4. Il quarto motivo è inammissibile in quanto generico. L’ordinanza impugnata, con motivazione adeguata ed immune da vizi logici o giuridici, con la
quale il ricorrente omette il dovuto confronto critico, ha ritenuto sussistenti le esigenze cautelari, considerando che l’allegazione difensiva relativa alla chiusura
dell’impresa, su cui continua ad insistere il motivo in esame, non è idonea a superare la doppia presunzione di cui all’art. 275, comma 3, cod. proc. pen.

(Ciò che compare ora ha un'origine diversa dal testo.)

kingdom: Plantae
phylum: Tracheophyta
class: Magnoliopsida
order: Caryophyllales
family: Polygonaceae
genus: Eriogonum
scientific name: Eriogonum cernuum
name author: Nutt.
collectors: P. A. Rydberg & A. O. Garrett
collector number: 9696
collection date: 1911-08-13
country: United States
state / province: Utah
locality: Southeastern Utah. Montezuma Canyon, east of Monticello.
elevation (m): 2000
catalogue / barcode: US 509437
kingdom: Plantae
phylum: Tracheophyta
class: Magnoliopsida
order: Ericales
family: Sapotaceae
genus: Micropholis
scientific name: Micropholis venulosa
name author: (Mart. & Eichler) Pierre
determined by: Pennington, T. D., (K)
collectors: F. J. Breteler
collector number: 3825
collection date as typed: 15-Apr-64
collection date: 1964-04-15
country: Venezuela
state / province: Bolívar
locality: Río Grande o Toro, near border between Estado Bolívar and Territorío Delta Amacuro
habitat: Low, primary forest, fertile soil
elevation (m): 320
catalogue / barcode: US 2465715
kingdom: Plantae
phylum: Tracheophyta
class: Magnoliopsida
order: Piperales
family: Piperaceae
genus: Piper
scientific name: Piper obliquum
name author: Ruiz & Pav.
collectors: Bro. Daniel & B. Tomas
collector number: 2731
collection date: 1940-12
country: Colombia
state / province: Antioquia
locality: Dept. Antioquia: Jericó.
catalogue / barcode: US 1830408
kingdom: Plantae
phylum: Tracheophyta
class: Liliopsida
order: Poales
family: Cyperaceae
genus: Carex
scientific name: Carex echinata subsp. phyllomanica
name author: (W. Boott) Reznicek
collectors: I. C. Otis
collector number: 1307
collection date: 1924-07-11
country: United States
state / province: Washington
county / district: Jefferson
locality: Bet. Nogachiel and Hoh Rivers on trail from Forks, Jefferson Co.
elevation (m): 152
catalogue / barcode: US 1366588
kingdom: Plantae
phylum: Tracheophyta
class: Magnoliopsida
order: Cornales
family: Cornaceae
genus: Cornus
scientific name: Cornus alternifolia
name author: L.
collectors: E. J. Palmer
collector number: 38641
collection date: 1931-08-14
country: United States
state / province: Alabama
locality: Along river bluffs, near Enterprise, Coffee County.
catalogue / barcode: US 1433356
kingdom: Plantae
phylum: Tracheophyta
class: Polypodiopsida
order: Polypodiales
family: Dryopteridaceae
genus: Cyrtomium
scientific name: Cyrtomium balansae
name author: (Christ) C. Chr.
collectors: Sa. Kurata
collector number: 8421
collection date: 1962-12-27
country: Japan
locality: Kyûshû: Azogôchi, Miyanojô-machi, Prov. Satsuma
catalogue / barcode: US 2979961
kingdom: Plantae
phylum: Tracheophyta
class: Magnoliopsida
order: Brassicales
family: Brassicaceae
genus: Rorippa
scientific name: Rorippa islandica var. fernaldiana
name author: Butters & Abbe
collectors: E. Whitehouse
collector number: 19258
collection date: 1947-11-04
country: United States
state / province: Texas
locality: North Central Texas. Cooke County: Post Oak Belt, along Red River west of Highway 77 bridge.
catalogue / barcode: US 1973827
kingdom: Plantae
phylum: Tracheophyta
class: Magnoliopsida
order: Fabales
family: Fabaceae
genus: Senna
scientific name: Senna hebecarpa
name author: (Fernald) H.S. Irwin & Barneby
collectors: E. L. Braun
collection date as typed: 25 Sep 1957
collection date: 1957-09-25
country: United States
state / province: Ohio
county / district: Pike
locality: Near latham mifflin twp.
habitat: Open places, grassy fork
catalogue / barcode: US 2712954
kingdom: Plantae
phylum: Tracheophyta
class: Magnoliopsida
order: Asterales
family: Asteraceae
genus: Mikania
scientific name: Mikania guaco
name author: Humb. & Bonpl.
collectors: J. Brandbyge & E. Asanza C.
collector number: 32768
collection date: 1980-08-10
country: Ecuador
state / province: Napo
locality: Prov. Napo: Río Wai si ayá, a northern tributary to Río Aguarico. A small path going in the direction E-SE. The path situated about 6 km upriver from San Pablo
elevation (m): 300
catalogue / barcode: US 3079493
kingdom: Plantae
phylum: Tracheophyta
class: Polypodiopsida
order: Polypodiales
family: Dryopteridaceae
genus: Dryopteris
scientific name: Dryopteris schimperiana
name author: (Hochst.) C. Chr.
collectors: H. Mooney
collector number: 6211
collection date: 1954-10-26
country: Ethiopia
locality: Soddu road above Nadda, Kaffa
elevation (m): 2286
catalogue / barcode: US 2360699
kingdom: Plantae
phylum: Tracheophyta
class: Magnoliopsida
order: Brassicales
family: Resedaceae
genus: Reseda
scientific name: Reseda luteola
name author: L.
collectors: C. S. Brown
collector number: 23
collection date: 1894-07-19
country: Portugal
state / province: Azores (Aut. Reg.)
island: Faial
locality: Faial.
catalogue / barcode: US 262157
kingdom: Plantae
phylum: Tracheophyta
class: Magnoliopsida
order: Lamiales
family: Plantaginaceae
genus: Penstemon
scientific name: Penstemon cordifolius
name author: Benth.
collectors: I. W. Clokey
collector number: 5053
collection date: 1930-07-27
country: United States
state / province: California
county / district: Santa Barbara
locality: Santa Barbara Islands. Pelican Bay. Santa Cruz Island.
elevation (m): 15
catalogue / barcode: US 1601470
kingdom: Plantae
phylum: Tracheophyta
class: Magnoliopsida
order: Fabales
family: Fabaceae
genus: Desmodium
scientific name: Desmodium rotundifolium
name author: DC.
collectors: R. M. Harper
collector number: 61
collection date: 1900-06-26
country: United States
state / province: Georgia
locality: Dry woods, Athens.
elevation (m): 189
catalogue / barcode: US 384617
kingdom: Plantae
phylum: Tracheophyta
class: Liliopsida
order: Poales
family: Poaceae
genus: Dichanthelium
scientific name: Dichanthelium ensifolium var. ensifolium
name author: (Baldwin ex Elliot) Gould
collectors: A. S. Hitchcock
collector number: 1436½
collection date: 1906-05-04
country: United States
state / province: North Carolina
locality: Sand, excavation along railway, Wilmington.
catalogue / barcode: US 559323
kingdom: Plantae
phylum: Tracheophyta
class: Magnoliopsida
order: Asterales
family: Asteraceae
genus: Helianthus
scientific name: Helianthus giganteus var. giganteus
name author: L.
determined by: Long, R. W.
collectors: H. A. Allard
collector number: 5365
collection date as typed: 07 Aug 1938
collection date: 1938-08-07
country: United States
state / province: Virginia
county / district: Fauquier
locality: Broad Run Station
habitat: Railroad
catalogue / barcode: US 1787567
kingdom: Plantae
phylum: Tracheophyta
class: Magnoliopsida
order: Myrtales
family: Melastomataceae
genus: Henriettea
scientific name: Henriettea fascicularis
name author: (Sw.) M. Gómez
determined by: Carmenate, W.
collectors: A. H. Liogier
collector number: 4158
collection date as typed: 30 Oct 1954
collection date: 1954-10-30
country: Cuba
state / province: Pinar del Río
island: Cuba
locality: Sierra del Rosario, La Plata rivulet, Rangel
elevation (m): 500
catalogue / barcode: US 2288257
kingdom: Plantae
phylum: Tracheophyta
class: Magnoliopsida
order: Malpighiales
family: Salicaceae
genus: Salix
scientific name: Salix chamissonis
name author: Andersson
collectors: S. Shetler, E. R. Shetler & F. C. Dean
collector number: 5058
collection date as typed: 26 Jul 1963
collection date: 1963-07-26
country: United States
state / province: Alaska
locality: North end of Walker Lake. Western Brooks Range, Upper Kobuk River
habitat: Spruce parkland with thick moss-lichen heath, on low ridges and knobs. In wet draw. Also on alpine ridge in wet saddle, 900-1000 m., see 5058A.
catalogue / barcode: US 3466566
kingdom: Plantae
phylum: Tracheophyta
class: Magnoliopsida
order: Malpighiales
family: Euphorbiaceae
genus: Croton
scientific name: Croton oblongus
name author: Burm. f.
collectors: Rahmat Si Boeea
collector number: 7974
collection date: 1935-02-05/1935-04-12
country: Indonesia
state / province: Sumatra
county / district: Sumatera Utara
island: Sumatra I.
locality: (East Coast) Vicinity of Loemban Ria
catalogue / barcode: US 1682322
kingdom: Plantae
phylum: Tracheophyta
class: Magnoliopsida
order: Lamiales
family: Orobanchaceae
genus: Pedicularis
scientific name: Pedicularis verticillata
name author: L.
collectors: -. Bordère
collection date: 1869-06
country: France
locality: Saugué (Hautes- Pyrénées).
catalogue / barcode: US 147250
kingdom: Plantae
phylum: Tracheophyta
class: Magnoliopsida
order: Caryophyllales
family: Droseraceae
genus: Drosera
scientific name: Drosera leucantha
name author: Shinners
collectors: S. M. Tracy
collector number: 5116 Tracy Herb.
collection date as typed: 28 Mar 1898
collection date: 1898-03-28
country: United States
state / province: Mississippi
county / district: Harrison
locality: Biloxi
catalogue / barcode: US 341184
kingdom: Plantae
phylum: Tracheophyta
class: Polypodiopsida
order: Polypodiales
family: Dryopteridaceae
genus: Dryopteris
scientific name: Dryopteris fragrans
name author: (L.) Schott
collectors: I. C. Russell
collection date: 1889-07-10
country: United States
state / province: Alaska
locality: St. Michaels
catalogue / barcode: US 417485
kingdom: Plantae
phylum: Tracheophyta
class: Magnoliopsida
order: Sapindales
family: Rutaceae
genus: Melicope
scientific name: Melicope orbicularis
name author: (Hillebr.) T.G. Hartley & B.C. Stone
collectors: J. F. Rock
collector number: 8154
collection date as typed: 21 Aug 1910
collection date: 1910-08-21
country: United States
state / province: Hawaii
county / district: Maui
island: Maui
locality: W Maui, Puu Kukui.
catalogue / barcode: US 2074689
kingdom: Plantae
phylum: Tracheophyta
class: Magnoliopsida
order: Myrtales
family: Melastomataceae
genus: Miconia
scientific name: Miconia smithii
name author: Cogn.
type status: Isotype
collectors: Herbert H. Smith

Oltre a richiamare gli argomenti valorizzati nell’ordinanza genetica (la non comune gravità delle condotte, poste in essere nell’ambito di un contesto
malavitoso, e la loro consumazione sino ad epoca recente rispetto all’emissione dell’ordinanza cautelare), il Tribunale ha posto l’accento sui seguenti elementi: a)
la nota della Squadra Mobile di Messina del 31/1/2025, dalla quale è emerso che gli COGNOME e COGNOME hanno tramato fino all’ultimo per impedire il passaggio
dell’impresa all’Agenzia Nazionale dei beni sequestrati e confiscati; b) la negativa personalità del ricorrente, già condannato per reati aggravati ai sensi dell’art. 416bis.1 cod. pen.; c) l’assenza di elementi sintomatici del suo recesso o della cessazione dell’attività del sodalizio.
Al rigetto del ricorso segue la condanna del ricorrente al pagamento delle spese processuali.
P.Q.M.
Rigetta il ricorso e condanna il ricorrente al pagamento delle spese processuali. manda alla cancelleria per gli adempimenti di cui all’art. 94, comma 1-ter, disp. att. cod. proc. pen.